Gingrich: Time to Throw Out the Elites

Written by Noah Kristula-Green on Saturday September 18, 2010

At the Values Voter Summit, former House speaker Newt Gingrich argued that the greatest threat to America came from establishment elites.

At the Values Voter Summit, Newt Gingrich, the former House Speaker, argued that the greatest threat to America came from establishment elites. Gingrich warned with a straight face that the elites in Washington D.C. behave like Soviet occupiers, that they will allow sharia law to be imposed on America, and that elites in the media were working to suppress the opposition.

The message of Gingrich’s speech was: I’m not an elite, really! He wasted no time trying to establish his “grassroots” credentials, praising Sarah Palin and Jim DeMint, predicting that Christine O’Donnell was going to win her race, and even offering free advice on how to conduct campaign messaging “[Her Opponent] is the candidate of food stamps, she is the candidate of paychecks.”

But Gingrich doesn’t want to just play catch-up with Palin and DeMint, he wants to run for president so he needs to practice trying to connect with the audience with his own material. The problem is that Newt seems to have trouble suppressing his wonkyness. He spoke about the idea that “There are more of us then there are of them”, a quote that O’Donnell and other Tea Partiers invoke to argue that they are America’s true majority.

Newt agrees with this, but rather than just evoke the constitution, he embraces his inner policy wonk. A week ago, he endorsed Dinesh D’Souzza’s theory about Obama’s “anti-colonial world view.” At the Values Voter Summit, he endorsed Arthur Brooks book, “The Battle” which Gingrich says proves that there is a culture war being waged by a tiny elite (who don’t believe in capitalism) against the vast majority of freedom loving Americans.

Gingrich also said we need to “go back to the moral case for free enterprise.” While Gingrich said he was invoking Adam Smith’s “theory of moral sentiments”, intentionally or not, Gingrich is making an argument that is identical to one Ayn Rand made: that capitalism must be defended on moral grounds.

In his speech, Gingrich spent some time on healthcare. He said that Kathleen Sebelius behaves in the spirit of the Soviet occupiers of Poland and that she should resign. But the meat of his speech would focus on the national security issues that he has been in the news for.

Newt argued that the “thought police” in the media had been working to suppress and twist his message on the “ground zero” mosque. In addition to being “totally opposed to any effort to impose sharia” in the United States, Newt felt the need to go one step further and call for a law to preemptively ban the recognition and practice of sharia law within the United States.

Gingrich also spoke about the three near-misses on domestic terrorism that have occurred on Obama’s watch: the Fort Hood shooting, the Christmas Day underwear bomber, and the Times Square bomber. The security component here was something he felt very comfortable talking about, and tied all these near masses back to the disconnect and apathy of the elites.

After his speech, it felt appropriate that Gingrich would end on two very ironic notes.
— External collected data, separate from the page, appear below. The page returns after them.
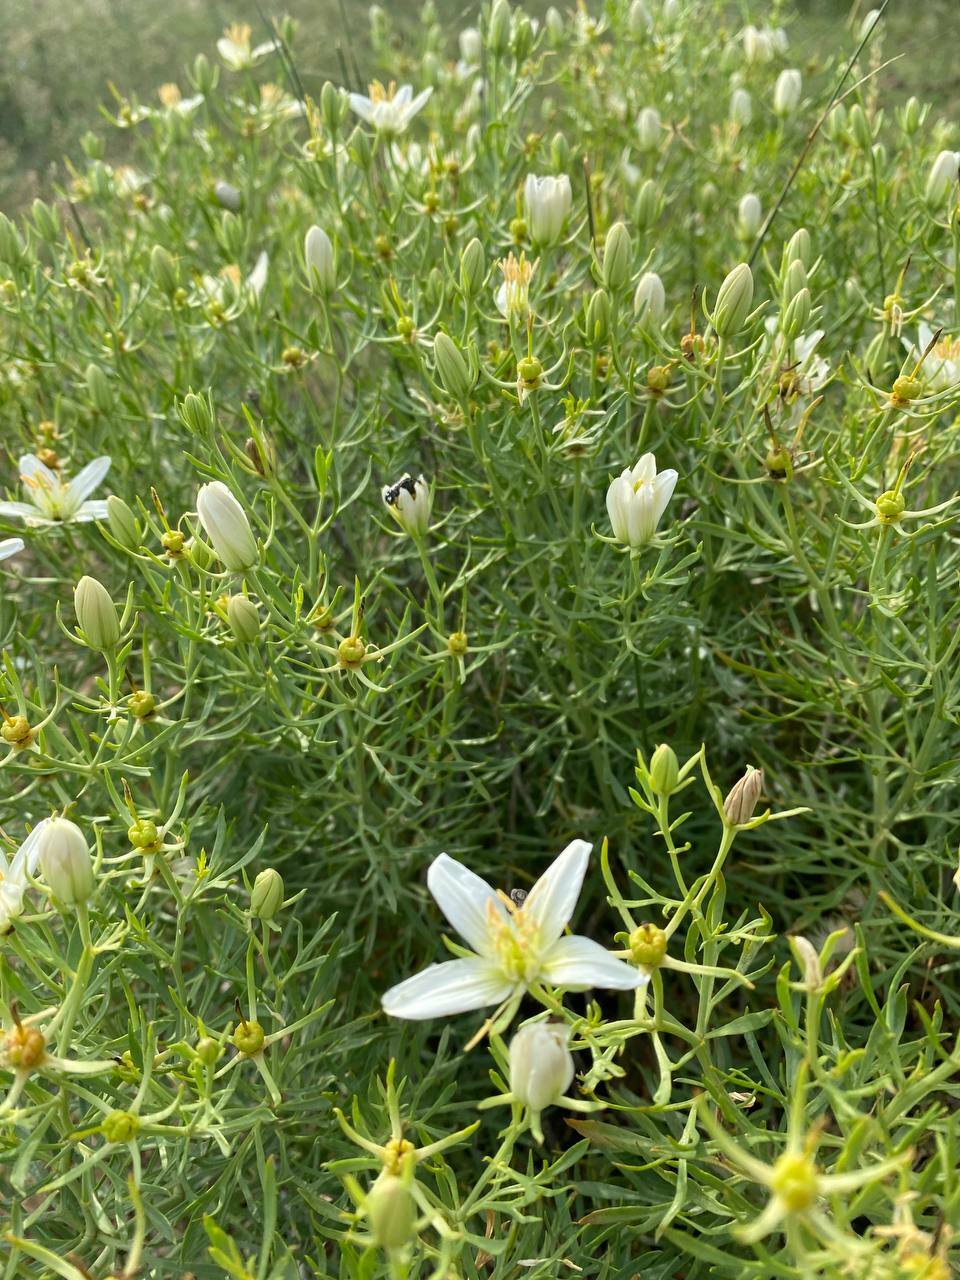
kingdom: Plantae
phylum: Tracheophyta
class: Magnoliopsida
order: Sapindales
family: Tetradiclidaceae
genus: Peganum
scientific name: Peganum harmala
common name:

He first pointed out that if all the grassroots candidates that the Tea Party backed win their general election, and get supported in future election cycles, they will eventually become the new elites. The Tea Party may discover that policy is not black and white when they have to start making it. He finally ended with a dream that the Democrats would lose the election and go into retirement to write their memoirs. As Gingrich noted, those who fail have the dignity to retire and make money on talk shows and as commentators. Gingrich would know.